# Exercise instructions
Below are some records. Retype exactly the lines from the one containing "Sheich Mohammad ibn Ibrahiem at-Toewadjri" through the one containing "protein og vigtige næringsstoffer. Steg", both included, skipping every picture.

+++

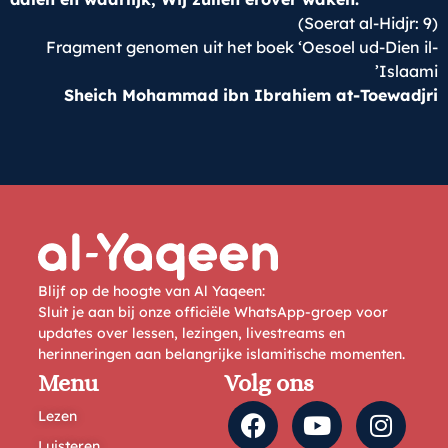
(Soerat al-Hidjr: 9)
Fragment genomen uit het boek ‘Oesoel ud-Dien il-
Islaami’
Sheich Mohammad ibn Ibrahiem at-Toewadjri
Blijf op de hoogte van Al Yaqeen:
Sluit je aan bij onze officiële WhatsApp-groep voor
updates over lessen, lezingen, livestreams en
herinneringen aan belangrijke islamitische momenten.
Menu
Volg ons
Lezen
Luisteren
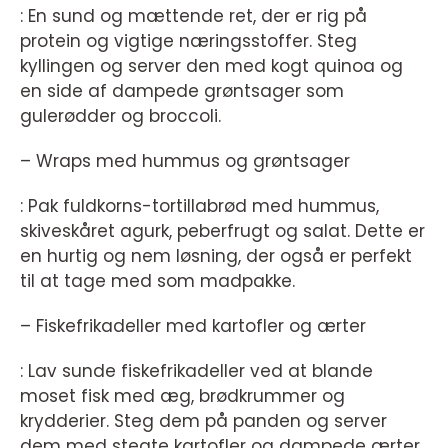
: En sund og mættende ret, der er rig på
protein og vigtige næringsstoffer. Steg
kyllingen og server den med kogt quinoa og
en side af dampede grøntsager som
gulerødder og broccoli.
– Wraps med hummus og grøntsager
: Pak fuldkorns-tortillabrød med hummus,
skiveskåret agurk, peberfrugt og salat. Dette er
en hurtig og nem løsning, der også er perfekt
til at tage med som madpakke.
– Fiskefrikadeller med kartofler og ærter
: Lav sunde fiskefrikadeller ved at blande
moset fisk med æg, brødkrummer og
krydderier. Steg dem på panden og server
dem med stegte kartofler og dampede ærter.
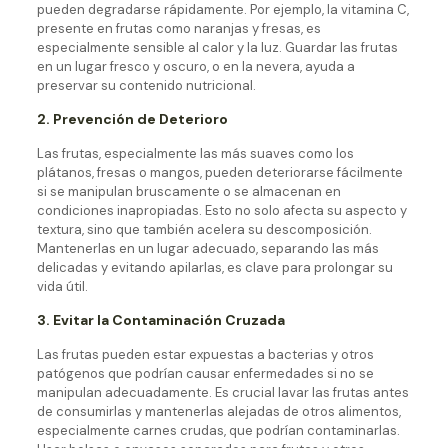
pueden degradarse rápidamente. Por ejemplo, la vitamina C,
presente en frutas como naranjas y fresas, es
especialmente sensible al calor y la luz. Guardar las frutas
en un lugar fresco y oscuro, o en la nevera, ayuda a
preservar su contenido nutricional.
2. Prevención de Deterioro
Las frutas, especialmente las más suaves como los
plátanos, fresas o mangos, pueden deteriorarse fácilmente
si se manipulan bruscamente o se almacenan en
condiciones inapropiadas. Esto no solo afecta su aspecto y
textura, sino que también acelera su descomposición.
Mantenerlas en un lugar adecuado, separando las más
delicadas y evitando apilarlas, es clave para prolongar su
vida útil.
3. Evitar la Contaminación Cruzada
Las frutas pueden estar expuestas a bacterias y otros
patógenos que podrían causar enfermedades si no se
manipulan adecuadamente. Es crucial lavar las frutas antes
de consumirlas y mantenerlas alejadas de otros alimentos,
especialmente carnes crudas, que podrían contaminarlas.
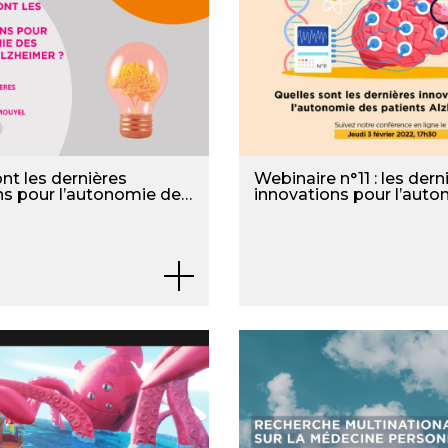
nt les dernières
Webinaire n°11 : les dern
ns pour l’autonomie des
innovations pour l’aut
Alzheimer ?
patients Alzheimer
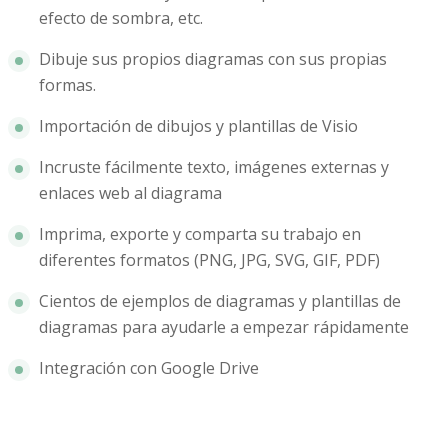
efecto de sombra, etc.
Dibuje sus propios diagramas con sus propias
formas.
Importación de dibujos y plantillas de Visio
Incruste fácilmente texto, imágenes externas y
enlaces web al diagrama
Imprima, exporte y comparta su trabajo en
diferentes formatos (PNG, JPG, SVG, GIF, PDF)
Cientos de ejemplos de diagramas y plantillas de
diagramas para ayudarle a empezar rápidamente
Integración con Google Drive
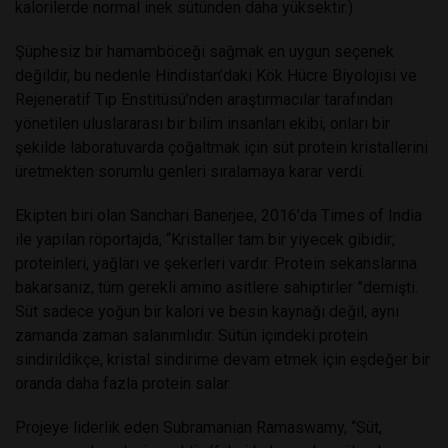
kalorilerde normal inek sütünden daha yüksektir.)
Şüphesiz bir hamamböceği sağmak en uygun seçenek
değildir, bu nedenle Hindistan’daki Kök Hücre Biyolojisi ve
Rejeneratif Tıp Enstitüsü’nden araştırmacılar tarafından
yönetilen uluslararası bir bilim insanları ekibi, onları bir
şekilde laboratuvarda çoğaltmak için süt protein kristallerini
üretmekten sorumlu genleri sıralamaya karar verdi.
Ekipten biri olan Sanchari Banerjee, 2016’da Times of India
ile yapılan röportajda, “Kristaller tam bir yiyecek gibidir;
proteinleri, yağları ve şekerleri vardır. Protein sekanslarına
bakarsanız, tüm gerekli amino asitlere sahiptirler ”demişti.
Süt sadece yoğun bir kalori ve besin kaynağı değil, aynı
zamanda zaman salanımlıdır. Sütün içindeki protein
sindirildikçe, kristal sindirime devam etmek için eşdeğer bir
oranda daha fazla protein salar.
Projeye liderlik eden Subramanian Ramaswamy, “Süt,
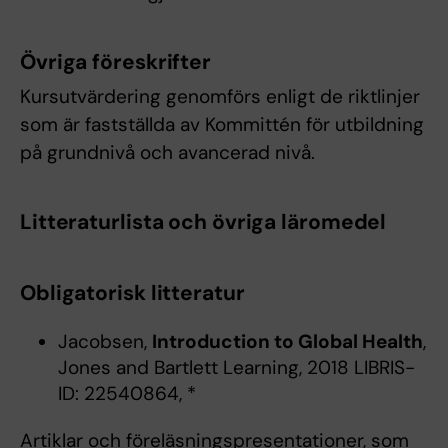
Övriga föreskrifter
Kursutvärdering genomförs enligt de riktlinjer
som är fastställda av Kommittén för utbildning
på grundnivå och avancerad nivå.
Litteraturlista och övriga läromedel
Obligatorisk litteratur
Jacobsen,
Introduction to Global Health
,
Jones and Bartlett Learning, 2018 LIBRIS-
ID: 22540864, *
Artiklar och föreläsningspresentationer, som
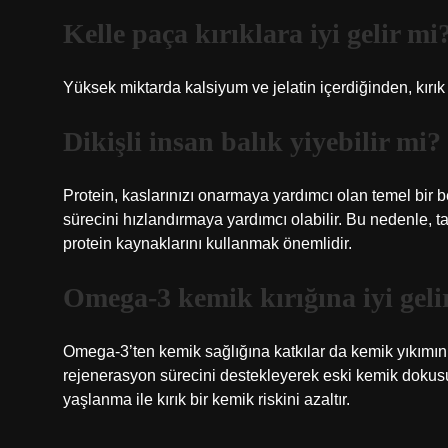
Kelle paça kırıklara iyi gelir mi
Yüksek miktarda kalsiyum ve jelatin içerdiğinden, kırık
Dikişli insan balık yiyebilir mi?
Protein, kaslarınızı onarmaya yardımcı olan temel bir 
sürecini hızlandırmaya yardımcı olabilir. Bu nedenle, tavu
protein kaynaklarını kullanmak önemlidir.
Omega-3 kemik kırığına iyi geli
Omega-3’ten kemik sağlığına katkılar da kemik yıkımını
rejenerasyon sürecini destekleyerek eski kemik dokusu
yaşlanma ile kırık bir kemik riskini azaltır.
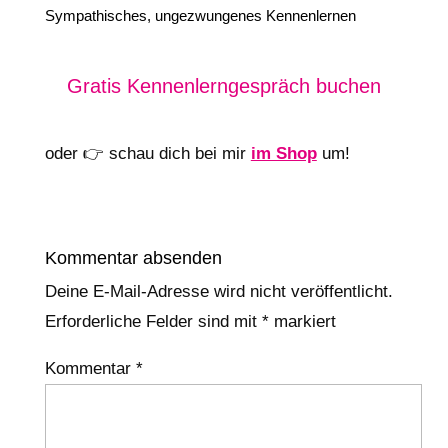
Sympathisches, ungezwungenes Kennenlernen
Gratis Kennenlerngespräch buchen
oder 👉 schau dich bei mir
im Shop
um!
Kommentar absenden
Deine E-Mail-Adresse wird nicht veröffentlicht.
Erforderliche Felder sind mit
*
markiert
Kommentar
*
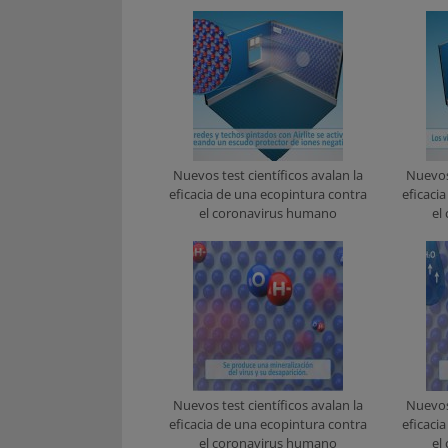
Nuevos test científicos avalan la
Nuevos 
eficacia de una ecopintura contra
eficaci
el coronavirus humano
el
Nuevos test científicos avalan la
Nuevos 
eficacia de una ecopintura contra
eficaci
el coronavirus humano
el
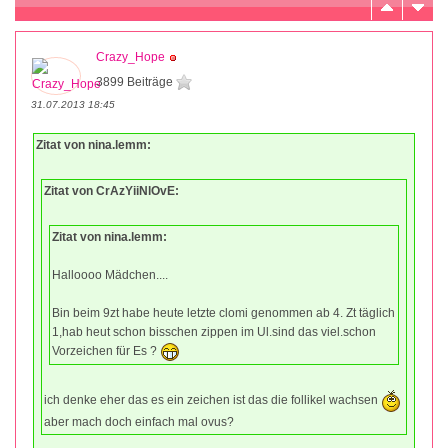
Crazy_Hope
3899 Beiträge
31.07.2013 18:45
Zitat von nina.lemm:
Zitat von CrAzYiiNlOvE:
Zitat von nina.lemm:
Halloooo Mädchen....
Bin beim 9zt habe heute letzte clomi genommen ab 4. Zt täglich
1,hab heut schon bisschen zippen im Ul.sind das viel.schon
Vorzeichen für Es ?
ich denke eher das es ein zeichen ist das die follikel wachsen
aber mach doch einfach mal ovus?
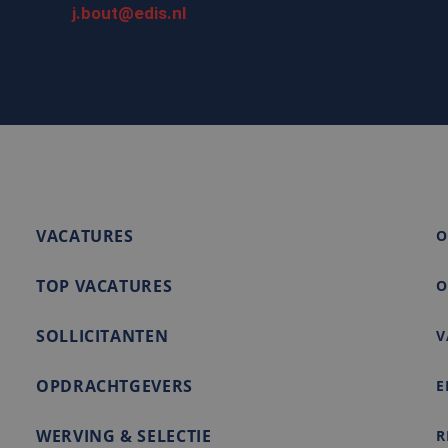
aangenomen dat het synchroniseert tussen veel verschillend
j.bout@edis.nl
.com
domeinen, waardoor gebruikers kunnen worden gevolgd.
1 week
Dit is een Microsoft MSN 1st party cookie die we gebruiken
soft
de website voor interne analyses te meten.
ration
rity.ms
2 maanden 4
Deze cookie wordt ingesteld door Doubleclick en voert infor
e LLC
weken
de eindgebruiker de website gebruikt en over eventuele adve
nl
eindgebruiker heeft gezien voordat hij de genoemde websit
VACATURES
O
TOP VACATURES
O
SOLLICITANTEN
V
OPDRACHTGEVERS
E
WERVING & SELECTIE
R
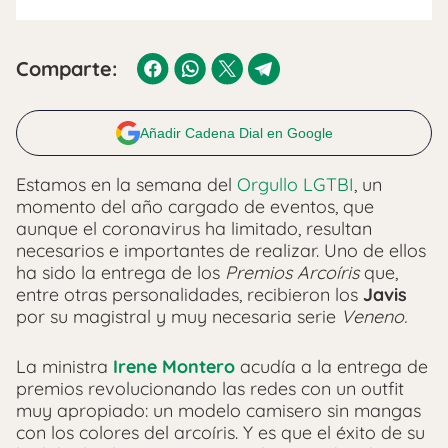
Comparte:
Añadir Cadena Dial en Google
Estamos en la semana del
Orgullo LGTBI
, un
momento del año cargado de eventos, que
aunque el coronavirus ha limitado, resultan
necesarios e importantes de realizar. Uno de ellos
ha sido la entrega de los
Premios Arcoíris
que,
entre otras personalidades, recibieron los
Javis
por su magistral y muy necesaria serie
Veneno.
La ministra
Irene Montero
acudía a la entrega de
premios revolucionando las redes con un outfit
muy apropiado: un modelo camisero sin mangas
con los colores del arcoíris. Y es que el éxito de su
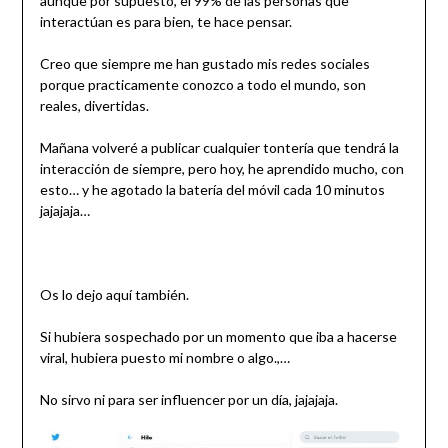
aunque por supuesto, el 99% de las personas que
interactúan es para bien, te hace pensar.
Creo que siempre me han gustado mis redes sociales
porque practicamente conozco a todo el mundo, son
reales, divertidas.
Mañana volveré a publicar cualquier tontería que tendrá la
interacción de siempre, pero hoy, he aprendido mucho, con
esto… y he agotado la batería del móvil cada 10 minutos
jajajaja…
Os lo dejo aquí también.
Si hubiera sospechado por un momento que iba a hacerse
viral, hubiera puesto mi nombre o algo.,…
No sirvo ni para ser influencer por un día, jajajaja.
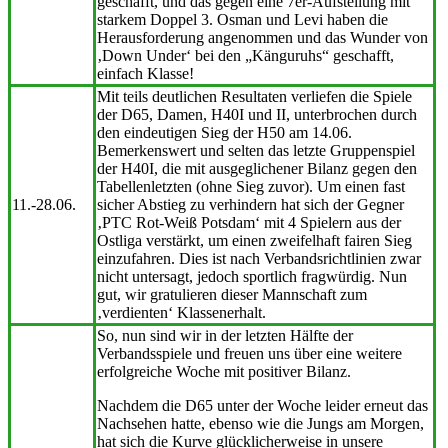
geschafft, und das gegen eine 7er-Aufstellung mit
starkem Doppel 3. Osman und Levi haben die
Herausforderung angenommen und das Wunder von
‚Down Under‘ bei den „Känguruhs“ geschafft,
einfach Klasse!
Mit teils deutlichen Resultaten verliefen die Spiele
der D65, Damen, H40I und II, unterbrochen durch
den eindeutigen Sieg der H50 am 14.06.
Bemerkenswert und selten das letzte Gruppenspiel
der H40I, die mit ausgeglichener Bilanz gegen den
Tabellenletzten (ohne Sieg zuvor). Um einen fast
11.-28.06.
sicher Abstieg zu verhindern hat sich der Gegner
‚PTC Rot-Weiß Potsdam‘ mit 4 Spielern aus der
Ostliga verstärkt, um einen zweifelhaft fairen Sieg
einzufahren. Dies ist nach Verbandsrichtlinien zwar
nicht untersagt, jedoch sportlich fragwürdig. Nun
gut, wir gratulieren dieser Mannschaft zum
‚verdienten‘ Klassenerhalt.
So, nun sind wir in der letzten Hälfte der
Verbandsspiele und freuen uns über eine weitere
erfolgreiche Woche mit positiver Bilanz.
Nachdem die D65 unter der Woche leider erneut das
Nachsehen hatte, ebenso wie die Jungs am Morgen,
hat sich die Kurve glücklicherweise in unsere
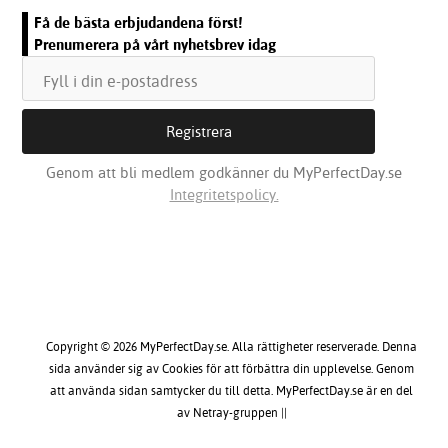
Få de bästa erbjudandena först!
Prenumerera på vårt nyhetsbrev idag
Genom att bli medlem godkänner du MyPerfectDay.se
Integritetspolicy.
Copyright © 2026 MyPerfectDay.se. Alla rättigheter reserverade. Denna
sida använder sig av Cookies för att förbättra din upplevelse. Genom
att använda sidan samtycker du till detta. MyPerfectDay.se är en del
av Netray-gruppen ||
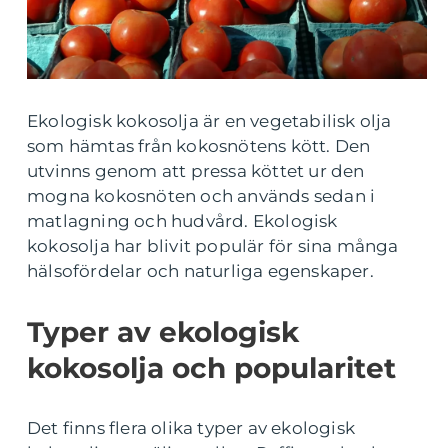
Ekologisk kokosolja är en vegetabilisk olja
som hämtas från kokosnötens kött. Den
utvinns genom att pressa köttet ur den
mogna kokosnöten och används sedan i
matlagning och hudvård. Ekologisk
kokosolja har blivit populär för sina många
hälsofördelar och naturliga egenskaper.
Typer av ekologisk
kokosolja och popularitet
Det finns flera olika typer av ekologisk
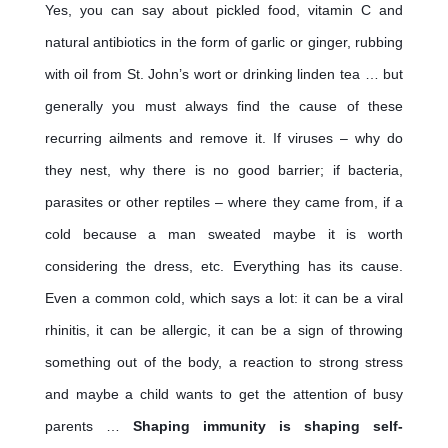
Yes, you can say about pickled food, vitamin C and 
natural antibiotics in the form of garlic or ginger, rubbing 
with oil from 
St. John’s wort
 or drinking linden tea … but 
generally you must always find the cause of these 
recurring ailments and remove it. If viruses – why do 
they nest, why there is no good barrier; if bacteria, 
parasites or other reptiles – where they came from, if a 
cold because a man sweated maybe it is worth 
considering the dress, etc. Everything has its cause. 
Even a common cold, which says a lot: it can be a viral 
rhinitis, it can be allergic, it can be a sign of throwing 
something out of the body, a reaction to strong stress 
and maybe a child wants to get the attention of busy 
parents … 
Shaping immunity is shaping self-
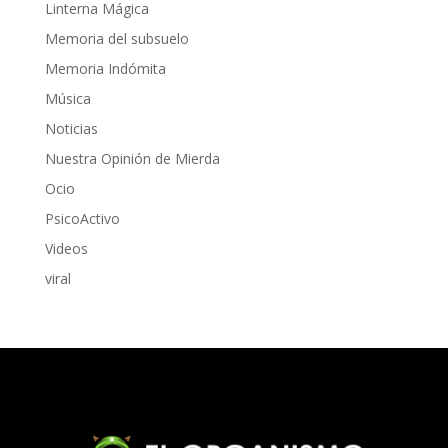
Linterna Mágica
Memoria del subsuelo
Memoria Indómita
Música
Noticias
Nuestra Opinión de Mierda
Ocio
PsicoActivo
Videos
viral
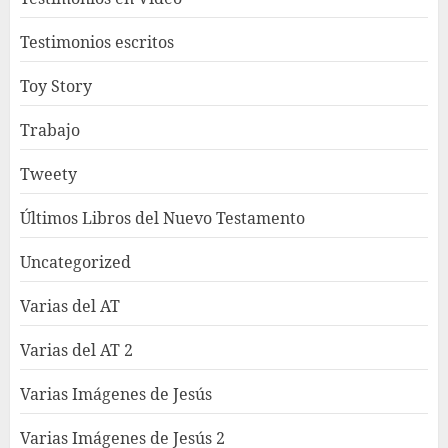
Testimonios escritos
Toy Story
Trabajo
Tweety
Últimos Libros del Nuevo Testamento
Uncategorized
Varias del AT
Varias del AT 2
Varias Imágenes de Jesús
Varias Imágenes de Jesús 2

+++

# Exercise answer
Sheich Mohammad ibn Ibrahiem at-Toewadjri
Blijf op de hoogte van Al Yaqeen:
Sluit je aan bij onze officiële WhatsApp-groep voor
updates over lessen, lezingen, livestreams en
herinneringen aan belangrijke islamitische momenten.
Menu
Volg ons
Lezen
Luisteren
: En sund og mættende ret, der er rig på
protein og vigtige næringsstoffer. Steg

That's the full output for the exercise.